• What is required:
Down to the last line, reproduce the records exactly.

** Opening Entries supplied block **

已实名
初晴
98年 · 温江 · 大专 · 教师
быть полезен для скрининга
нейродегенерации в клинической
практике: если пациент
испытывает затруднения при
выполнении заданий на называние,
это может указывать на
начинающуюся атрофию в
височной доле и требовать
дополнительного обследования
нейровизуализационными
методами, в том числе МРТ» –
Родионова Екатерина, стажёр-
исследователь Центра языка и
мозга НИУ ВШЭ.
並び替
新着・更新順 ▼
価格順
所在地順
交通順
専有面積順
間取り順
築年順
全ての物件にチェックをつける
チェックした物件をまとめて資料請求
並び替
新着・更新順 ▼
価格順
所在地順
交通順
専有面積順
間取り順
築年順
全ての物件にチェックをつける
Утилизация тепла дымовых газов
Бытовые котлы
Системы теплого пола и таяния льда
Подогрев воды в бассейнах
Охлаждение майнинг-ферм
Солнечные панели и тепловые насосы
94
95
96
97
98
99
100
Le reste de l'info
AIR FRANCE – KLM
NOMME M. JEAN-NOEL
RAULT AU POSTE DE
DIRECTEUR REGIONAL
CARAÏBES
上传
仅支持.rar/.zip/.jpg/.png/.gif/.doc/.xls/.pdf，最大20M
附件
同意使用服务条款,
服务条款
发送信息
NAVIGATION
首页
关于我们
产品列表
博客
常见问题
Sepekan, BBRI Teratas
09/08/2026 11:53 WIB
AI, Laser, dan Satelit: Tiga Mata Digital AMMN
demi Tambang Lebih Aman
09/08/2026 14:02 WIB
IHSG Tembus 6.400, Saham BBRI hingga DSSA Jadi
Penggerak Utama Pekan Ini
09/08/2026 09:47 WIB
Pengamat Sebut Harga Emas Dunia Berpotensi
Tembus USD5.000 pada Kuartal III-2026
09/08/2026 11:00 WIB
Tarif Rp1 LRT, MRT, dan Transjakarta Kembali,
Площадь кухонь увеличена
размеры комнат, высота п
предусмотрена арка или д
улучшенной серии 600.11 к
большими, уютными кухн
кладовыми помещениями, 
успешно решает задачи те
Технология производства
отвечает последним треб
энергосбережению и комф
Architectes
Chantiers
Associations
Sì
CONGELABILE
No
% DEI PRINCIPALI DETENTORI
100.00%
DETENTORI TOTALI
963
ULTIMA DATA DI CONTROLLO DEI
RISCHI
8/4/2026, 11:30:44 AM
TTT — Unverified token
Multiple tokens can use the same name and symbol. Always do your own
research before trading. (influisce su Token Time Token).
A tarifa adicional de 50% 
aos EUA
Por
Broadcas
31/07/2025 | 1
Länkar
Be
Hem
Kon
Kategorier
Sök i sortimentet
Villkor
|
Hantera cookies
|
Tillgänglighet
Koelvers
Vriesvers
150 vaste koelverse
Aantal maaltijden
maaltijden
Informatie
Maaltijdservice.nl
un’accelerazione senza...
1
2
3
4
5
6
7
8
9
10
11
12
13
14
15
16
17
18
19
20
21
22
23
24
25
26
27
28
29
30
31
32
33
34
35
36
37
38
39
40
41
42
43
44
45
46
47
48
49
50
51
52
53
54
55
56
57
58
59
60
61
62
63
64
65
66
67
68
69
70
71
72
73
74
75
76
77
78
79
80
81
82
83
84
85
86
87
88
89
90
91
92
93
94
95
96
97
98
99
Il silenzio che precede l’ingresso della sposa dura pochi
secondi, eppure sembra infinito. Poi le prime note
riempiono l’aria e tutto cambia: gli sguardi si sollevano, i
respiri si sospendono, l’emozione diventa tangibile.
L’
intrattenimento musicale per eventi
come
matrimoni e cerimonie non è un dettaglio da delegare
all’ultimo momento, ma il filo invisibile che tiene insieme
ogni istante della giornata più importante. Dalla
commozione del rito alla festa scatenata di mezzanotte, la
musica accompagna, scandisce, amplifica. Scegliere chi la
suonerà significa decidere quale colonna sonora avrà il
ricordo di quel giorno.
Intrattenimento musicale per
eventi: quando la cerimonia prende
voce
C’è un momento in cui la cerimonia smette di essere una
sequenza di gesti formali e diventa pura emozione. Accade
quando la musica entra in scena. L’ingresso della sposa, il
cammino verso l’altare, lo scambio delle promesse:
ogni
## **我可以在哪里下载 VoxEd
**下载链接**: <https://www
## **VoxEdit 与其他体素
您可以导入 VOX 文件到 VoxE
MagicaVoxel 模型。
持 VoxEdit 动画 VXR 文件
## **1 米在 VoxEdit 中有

** Closing Entries supplied block **

• Answer box:
已实名
初晴
98年 · 温江 · 大专 · 教师
быть полезен для скрининга
нейродегенерации в клинической
практике: если пациент
испытывает затруднения при
выполнении заданий на называние,
это может указывать на
начинающуюся атрофию в
височной доле и требовать
дополнительного обследования
нейровизуализационными
методами, в том числе МРТ» –
Родионова Екатерина, стажёр-
исследователь Центра языка и
мозга НИУ ВШЭ.
並び替
新着・更新順 ▼
価格順
所在地順
交通順
専有面積順
間取り順
築年順
全ての物件にチェックをつける
チェックした物件をまとめて資料請求
並び替
新着・更新順 ▼
価格順
所在地順
交通順
専有面積順
間取り順
築年順
全ての物件にチェックをつける
Утилизация тепла дымовых газов
Бытовые котлы
Системы теплого пола и таяния льда
Подогрев воды в бассейнах
Охлаждение майнинг-ферм
Солнечные панели и тепловые насосы
94
95
96
97
98
99
100
Le reste de l'info
AIR FRANCE – KLM
NOMME M. JEAN-NOEL
RAULT AU POSTE DE
DIRECTEUR REGIONAL
CARAÏBES
上传
仅支持.rar/.zip/.jpg/.png/.gif/.doc/.xls/.pdf，最大20M
附件
同意使用服务条款,
服务条款
发送信息
NAVIGATION
首页
关于我们
产品列表
博客
常见问题
Sepekan, BBRI Teratas
09/08/2026 11:53 WIB
AI, Laser, dan Satelit: Tiga Mata Digital AMMN
demi Tambang Lebih Aman
09/08/2026 14:02 WIB
IHSG Tembus 6.400, Saham BBRI hingga DSSA Jadi
Penggerak Utama Pekan Ini
09/08/2026 09:47 WIB
Pengamat Sebut Harga Emas Dunia Berpotensi
Tembus USD5.000 pada Kuartal III-2026
09/08/2026 11:00 WIB
Tarif Rp1 LRT, MRT, dan Transjakarta Kembali,
Площадь кухонь увеличена
размеры комнат, высота п
предусмотрена арка или д
улучшенной серии 600.11 к
большими, уютными кухн
кладовыми помещениями, 
успешно решает задачи те
Технология производства
отвечает последним треб
энергосбережению и комф
Architectes
Chantiers
Associations
Sì
CONGELABILE
No
% DEI PRINCIPALI DETENTORI
100.00%
DETENTORI TOTALI
963
ULTIMA DATA DI CONTROLLO DEI
RISCHI
8/4/2026, 11:30:44 AM
TTT — Unverified token
Multiple tokens can use the same name and symbol. Always do your own
research before trading. (influisce su Token Time Token).
A tarifa adicional de 50% 
aos EUA
Por
Broadcas
31/07/2025 | 1
Länkar
Be
Hem
Kon
Kategorier
Sök i sortimentet
Villkor
|
Hantera cookies
|
Tillgänglighet
Koelvers
Vriesvers
150 vaste koelverse
Aantal maaltijden
maaltijden
Informatie
Maaltijdservice.nl
un’accelerazione senza...
1
2
3
4
5
6
7
8
9
10
11
12
13
14
15
16
17
18
19
20
21
22
23
24
25
26
27
28
29
30
31
32
33
34
35
36
37
38
39
40
41
42
43
44
45
46
47
48
49
50
51
52
53
54
55
56
57
58
59
60
61
62
63
64
65
66
67
68
69
70
71
72
73
74
75
76
77
78
79
80
81
82
83
84
85
86
87
88
89
90
91
92
93
94
95
96
97
98
99
Il silenzio che precede l’ingresso della sposa dura pochi
secondi, eppure sembra infinito. Poi le prime note
riempiono l’aria e tutto cambia: gli sguardi si sollevano, i
respiri si sospendono, l’emozione diventa tangibile.
L’
intrattenimento musicale per eventi
come
matrimoni e cerimonie non è un dettaglio da delegare
all’ultimo momento, ma il filo invisibile che tiene insieme
ogni istante della giornata più importante. Dalla
commozione del rito alla festa scatenata di mezzanotte, la
musica accompagna, scandisce, amplifica. Scegliere chi la
suonerà significa decidere quale colonna sonora avrà il
ricordo di quel giorno.
Intrattenimento musicale per
eventi: quando la cerimonia prende
voce
C’è un momento in cui la cerimonia smette di essere una
sequenza di gesti formali e diventa pura emozione. Accade
quando la musica entra in scena. L’ingresso della sposa, il
cammino verso l’altare, lo scambio delle promesse:
ogni
## **我可以在哪里下载 VoxEd
**下载链接**: <https://www
## **VoxEdit 与其他体素
您可以导入 VOX 文件到 VoxE
MagicaVoxel 模型。
持 VoxEdit 动画 VXR 文件
## **1 米在 VoxEdit 中有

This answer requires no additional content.